Hai lavorato duramente, per arrivare ad oggi.
Sempre! Per anni ho collaborato con diverse associazioni per progetti teatrali didattici rivolti alle scuole in qualità di attore, regista e formatore teatrale. Nel 2016 ho fondato il mio laboratorio di formazione e pratica teatrale “La Taverna dell’attore”, ho anche vinto il premio miglior attore del Festival della Luna Piena edizione 2005. Collabora da anni con diverse realtà cittadine per visite teatralizzate ed eventi. La recitazione non è una mera questione di imparare battute e ripetere a pappagallo, il teatro è fisicità, è esercizio fisico e duro lavoro. Ricordo un corso intensivo con Danio Manfredini e l’esperienza con Teatri in Gestazione, che includeva anche un training fisico. Tutte le esperienze, le cose che ho imparato, le persone che ho incontrato, diventareanno parte dello spettacolo Mi hanno chiuso fuori al Teatro, che promette di essere uno spettacolo diverso da qualsiasi cosa vista finora!

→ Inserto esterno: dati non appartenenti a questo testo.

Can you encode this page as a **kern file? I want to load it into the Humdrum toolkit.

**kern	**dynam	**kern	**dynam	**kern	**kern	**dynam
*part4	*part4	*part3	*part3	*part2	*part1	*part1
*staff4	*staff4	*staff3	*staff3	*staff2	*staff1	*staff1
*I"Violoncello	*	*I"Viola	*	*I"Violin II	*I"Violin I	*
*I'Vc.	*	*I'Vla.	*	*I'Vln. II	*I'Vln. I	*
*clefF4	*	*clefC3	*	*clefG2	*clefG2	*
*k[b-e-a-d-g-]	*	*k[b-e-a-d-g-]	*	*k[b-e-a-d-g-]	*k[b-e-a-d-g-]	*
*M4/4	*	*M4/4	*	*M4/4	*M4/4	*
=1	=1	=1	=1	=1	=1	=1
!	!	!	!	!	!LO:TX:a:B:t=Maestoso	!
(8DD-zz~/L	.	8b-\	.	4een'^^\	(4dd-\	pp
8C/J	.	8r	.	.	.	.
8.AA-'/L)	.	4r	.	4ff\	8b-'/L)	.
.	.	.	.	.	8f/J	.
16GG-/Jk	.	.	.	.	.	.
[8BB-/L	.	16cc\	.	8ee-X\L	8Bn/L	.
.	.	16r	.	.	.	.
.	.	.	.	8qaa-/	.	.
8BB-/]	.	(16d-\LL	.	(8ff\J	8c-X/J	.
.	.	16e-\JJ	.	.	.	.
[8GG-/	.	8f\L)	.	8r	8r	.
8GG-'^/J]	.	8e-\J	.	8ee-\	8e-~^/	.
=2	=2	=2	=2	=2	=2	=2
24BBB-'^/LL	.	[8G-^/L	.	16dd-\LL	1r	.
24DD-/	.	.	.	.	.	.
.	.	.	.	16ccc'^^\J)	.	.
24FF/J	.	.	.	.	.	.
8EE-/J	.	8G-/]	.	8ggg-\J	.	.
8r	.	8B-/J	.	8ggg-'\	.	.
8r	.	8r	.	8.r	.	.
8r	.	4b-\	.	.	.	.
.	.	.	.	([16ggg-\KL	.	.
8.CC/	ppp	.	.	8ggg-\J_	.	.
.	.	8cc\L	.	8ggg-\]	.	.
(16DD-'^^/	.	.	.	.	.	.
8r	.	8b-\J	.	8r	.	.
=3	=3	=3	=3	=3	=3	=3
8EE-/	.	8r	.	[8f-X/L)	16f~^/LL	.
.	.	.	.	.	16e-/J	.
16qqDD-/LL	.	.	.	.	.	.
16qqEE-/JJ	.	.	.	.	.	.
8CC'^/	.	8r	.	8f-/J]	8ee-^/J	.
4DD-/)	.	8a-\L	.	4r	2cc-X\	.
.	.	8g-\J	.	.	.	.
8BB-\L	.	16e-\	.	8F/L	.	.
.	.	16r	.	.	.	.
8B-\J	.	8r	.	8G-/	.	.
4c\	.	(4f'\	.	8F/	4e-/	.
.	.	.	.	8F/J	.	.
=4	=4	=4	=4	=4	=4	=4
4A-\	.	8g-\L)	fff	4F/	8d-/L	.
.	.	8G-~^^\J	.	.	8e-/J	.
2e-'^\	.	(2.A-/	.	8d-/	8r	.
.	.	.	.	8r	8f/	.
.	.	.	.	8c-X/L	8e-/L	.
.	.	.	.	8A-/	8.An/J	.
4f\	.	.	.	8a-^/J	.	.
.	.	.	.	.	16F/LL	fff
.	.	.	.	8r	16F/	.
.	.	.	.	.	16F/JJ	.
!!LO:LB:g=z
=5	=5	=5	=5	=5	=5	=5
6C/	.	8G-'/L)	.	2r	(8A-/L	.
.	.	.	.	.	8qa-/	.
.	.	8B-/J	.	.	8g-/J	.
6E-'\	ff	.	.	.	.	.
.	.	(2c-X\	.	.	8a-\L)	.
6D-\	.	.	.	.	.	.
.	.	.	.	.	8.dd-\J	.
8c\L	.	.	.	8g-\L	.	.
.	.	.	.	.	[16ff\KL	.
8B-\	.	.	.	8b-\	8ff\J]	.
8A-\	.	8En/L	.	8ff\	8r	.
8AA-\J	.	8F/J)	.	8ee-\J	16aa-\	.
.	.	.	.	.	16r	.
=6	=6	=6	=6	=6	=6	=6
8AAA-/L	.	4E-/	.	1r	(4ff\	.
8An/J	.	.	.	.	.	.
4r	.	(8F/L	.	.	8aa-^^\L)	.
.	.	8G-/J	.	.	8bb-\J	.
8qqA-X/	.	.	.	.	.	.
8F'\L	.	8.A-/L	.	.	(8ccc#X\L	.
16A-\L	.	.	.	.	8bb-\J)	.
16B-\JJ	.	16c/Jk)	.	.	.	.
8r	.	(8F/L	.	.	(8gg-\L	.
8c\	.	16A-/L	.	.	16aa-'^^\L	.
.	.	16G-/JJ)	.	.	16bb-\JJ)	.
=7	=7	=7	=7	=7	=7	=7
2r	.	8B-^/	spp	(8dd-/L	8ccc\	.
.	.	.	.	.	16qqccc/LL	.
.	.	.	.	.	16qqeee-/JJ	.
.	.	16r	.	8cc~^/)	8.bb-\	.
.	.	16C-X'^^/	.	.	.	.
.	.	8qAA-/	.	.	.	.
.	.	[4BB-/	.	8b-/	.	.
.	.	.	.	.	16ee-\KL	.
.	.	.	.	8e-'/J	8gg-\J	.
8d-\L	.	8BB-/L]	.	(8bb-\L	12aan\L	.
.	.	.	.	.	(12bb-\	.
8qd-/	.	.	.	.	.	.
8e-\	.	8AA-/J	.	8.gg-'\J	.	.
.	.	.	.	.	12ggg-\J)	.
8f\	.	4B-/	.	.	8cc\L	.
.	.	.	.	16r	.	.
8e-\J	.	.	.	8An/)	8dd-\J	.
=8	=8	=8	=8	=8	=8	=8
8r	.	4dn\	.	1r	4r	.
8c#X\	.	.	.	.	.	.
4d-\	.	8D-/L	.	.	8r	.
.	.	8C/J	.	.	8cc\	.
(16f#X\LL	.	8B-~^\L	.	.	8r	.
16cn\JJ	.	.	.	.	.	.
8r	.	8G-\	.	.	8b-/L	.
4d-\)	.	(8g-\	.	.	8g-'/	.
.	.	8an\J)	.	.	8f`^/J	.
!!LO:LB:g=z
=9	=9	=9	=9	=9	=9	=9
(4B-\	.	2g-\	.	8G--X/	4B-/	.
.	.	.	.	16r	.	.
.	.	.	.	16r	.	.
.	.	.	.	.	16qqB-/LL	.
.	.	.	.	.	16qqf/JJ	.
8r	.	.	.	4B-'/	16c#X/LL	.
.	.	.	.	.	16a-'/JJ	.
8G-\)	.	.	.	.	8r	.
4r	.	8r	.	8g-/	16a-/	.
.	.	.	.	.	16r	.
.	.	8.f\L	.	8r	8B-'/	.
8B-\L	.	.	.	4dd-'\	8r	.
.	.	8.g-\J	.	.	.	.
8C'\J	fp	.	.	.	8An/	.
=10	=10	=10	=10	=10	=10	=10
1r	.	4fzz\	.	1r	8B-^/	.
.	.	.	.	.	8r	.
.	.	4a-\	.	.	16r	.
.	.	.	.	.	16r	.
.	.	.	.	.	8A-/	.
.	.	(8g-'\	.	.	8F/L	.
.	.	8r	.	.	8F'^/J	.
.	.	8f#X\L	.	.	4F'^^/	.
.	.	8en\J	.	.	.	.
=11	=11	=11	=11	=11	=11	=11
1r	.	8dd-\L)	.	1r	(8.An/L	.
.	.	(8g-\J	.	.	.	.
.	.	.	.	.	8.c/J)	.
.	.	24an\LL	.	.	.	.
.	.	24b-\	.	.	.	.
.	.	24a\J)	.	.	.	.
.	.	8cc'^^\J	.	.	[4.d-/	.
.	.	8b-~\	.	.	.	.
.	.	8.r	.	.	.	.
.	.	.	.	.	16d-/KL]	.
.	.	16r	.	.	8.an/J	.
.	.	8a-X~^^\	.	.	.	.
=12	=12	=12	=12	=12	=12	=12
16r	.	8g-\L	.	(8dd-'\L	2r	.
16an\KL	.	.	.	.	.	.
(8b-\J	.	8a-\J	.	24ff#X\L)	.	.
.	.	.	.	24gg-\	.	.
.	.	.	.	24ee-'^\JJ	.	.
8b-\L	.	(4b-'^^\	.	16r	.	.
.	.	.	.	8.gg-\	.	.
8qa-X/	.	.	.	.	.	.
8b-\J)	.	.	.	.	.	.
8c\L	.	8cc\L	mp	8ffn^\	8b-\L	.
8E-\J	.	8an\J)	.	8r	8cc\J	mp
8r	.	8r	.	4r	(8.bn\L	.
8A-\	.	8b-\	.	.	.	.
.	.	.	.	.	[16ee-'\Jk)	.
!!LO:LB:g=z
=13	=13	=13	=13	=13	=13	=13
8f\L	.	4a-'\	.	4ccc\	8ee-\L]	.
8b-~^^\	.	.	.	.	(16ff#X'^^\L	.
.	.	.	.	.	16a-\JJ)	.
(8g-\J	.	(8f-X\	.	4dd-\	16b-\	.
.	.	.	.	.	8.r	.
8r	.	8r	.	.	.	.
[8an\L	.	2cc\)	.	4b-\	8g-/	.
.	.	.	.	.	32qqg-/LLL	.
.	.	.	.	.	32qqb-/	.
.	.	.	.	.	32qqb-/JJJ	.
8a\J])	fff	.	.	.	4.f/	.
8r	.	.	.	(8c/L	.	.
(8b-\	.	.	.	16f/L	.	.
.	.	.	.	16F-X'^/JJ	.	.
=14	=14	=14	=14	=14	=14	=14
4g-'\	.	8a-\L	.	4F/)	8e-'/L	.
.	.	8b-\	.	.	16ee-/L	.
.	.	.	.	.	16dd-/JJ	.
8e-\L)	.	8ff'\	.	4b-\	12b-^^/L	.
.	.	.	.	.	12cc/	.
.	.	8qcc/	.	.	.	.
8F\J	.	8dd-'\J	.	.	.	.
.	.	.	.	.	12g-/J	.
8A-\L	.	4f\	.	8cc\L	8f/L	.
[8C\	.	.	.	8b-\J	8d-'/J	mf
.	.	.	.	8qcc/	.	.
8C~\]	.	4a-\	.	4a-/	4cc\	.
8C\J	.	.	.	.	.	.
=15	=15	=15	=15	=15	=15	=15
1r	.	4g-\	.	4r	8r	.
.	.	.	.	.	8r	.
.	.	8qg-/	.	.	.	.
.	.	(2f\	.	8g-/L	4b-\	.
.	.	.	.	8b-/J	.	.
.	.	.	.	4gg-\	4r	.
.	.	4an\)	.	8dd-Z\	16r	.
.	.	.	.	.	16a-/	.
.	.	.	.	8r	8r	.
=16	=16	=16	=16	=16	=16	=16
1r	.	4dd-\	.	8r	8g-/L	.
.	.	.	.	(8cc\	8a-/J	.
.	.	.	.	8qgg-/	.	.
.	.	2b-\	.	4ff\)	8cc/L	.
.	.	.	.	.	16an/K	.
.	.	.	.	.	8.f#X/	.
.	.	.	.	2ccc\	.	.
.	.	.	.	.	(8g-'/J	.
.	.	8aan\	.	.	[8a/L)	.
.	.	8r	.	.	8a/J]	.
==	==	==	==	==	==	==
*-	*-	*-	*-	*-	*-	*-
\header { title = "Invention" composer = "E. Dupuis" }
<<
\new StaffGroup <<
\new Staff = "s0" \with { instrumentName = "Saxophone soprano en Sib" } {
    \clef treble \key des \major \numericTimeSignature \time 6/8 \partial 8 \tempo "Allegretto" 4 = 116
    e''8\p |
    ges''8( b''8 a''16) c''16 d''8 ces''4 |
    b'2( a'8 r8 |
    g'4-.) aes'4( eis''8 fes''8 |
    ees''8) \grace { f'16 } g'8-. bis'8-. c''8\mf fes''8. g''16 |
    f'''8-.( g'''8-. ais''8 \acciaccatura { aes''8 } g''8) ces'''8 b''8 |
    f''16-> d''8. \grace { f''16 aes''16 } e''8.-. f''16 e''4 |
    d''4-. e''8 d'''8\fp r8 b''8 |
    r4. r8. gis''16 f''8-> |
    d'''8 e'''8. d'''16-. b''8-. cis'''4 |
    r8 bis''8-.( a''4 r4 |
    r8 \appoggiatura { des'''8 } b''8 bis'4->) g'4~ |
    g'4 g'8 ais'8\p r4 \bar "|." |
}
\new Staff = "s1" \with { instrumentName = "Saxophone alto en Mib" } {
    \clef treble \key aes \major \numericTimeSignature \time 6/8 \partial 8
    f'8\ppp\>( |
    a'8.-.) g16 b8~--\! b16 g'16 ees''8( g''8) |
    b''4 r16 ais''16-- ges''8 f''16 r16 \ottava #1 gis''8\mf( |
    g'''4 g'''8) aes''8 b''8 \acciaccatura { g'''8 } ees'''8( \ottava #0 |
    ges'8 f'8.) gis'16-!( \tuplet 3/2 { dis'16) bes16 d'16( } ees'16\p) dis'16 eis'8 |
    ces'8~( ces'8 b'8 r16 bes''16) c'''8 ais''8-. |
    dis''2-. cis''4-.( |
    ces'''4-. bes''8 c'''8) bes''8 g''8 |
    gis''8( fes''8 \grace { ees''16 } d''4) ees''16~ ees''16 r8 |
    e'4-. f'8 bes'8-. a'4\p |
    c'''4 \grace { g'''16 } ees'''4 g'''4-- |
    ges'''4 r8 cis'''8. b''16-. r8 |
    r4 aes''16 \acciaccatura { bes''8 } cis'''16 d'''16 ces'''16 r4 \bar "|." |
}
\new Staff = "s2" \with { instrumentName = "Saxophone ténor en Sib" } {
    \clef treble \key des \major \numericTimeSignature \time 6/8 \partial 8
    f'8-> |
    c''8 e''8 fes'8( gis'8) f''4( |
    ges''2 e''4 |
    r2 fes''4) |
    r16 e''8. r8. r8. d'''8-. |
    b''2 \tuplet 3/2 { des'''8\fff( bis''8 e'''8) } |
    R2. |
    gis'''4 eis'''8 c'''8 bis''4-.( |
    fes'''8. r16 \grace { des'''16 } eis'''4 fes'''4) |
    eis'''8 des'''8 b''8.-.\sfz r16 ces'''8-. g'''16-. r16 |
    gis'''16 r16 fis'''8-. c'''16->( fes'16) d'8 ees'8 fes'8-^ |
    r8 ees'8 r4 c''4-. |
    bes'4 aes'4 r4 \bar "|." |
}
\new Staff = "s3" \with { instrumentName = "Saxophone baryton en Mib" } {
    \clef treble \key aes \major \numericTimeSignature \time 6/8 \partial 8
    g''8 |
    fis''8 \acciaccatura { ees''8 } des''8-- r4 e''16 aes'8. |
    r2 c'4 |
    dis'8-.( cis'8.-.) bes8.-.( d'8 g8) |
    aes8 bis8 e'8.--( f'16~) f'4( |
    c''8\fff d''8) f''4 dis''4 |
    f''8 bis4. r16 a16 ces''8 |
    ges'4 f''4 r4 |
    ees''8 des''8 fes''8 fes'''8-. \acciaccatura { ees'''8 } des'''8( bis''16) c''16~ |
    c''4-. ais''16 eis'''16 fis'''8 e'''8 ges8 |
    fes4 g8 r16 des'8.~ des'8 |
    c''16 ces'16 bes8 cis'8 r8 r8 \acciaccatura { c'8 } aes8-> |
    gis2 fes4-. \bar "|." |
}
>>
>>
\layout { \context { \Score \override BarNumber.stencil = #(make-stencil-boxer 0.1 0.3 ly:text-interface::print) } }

Peppe Villa, come reputi la situazione dell’ambiente del teatro a Napoli?
Napoli è molto tradizionalista da questo punto di vista e i teatri sono determinati a recuperare il fatturato perso in due anni di stop, anche considerando il tipo di pubblico ed è ovvio mettere in scena spettacoli che sai per certo, attireranno persone e porteranno prestigio e benzina, ma è anche vero che teatri come il Bellini e come il Trianon Viviani, stanno apportando, quasi timidamente, dei cambiamenti significativi, come l’inserimento di serate dedicate alla Stand Up Comedy. Come in molti altri ambienti artistici, ci sono situazioni particolari, piccole invidie e incomprensioni, ma chi come me vive con questa passione.
Non ci resta che aspettare gli sviluppi del progetto di Peppe Villa, a cui auguriamo di non perdere mai la passione che guida i suoi passi verso questo spettacolo: un monologo che promette di far ridere e piangere e riflettere su quanto le avversità della vita e quanto siamo forti nel trasformarle nei nostri punti di forza. Nel frattempo, possiamo incontrarlo, con la sua bombetta e il pomodoro, con il suo speciale menù di brani intensi e ascoltare attraverso la sua viva voce, senza microfoni, senza artifici e con semplicità, i brani più belli e intensi del Teatro Italiano.